*DOCUMENT SECTION:*
##############################

Sunday, December 17, 2006

comment-less blogs

Are comment-less blogs missing the spirit of blogging?

It seems to me that the most significant development about blogging is the idea that anyone can write. Prior to blogs news-papers were the only method of writing topical articles for a mass audience. To be able to write for a news-paper you had to be employed there or get a guest writing spot (not sure how you achieve this but examples are common).

Anyone can start a blog, if there is a community that you are part of which has a planet then it's not difficult to get your blog syndicated and have some reasonable readership. Even the most popular planets have less readers than most small papers, but that combined with the ease of forwarding articles gives a decent readership.

It seems to me that the major characteristic that separates a blog from an online newspaper is the low entry requirements, anyone can create one.

Every news-paper that is remotely worth reading has a letters column to publish feedback from readers. Of course it's heavily moderated and getting even 50% of your letters published is something to be proud of. But it does create a limited forum to discuss the articles that are published.

It seems to me that creating a blog and denying the readers the ability to comment on it is in some ways making the blog less open than a news-paper column. When such blogs are aggregated in a community planet feed it seems that they go against the community spirit. It also drives people to make one-line blog posts in response, which I regard as a bad thing.

The comments on my blog are generally of a high quality, I've had a few anonymous flame comments - but you have to learn to deal with a few flames if you are going to use the net, and people who are afraid to publish their real name to a flame don't deserve much attention. I've had one comment which might have been an attempt to advertise a product (so I deleted it just to be safe). But apart from that the comments are generally very good. I've learned quite a few useful things from blog comments, sometimes I mention having technical problems in blog posts and blog comments provide the solution. Other times they suggest topics for further writing.

##############################

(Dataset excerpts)

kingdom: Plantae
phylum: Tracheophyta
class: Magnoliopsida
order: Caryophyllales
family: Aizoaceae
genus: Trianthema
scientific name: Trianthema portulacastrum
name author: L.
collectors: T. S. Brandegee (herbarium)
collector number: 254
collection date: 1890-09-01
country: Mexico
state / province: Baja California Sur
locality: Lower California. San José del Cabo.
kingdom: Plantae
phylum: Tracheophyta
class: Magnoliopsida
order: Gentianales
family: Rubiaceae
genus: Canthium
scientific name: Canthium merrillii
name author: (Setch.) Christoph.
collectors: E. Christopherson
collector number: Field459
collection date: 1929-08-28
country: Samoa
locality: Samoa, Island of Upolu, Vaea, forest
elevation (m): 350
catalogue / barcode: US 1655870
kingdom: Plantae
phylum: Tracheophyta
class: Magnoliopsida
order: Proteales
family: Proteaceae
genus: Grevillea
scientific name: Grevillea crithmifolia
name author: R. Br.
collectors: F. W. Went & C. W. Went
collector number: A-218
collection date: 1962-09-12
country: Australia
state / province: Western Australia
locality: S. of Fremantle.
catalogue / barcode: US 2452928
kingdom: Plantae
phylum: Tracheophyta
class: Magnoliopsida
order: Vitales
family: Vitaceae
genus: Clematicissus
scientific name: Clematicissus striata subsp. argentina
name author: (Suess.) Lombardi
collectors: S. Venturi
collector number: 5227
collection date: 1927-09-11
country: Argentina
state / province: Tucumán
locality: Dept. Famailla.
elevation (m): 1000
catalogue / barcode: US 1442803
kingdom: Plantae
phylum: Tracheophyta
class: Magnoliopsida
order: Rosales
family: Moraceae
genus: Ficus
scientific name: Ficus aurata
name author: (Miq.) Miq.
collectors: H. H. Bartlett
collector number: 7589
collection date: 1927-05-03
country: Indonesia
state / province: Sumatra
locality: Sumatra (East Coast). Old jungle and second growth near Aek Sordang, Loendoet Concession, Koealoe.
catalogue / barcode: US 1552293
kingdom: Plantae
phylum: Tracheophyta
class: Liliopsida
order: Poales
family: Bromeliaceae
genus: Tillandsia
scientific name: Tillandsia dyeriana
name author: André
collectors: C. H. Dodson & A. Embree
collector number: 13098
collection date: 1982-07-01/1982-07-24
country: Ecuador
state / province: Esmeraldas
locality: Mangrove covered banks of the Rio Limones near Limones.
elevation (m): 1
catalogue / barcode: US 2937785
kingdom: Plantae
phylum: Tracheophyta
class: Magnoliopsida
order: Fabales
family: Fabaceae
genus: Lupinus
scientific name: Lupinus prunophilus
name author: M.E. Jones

##############################

*TASKS:*
1. According to the blog post on comment-less blogs, what are the drawbacks of blogs that deny readers the ability to comment? List each one.
2. Carry on with the blog post about comment-less blogs, starting right after its final sentence.

*TASK RESPONSES:*
1.
- They are in some ways less open than a newspaper column.
- When aggregated in a community planet feed, they go against the community spirit.
- They drive people to make one-line blog posts in response.

2.
There are facilities for moderated blog comments that some people use. If you have a really popular blog then it's probably a good idea to moderate the comments to avoid spam, but I'm not that popular yet and most people who blog will never be so popular. At this time blog moderation would be more trouble for me than it's worth.

In conclusion I believe that the web should be about interactive communication in all areas, it should provide a level playing field where the participation of all individuals is limited only by time and ability. Refusing comments on blogs is a small step away from that goal.

7 comments:

Leon Brooks said...

Seconded. (-:

Anonymous said...

As far as I understand, people are denying comments because of comment spam?

FO Tempel said...

I have a blog, which is not likely to be read at all, and the amounts of comments spam I got regardless became too large to be tolerable. Signal to noise ratio became too low to bother leaving comments open, so I now disabled them. Pity, but that's how it goes on the internet these days. Regular email, mailing lists, forums, blogs...all being killed off by spammers.

And no, it's not all bots either...just have a look at sites like rentacoder.com and see how many people are offering positions which are, basically, spam jobs. Read between the lines on those "projects", and you get an idea about why captchas and the likes do not work anymore.

Bah.

joey.kitenet.net said...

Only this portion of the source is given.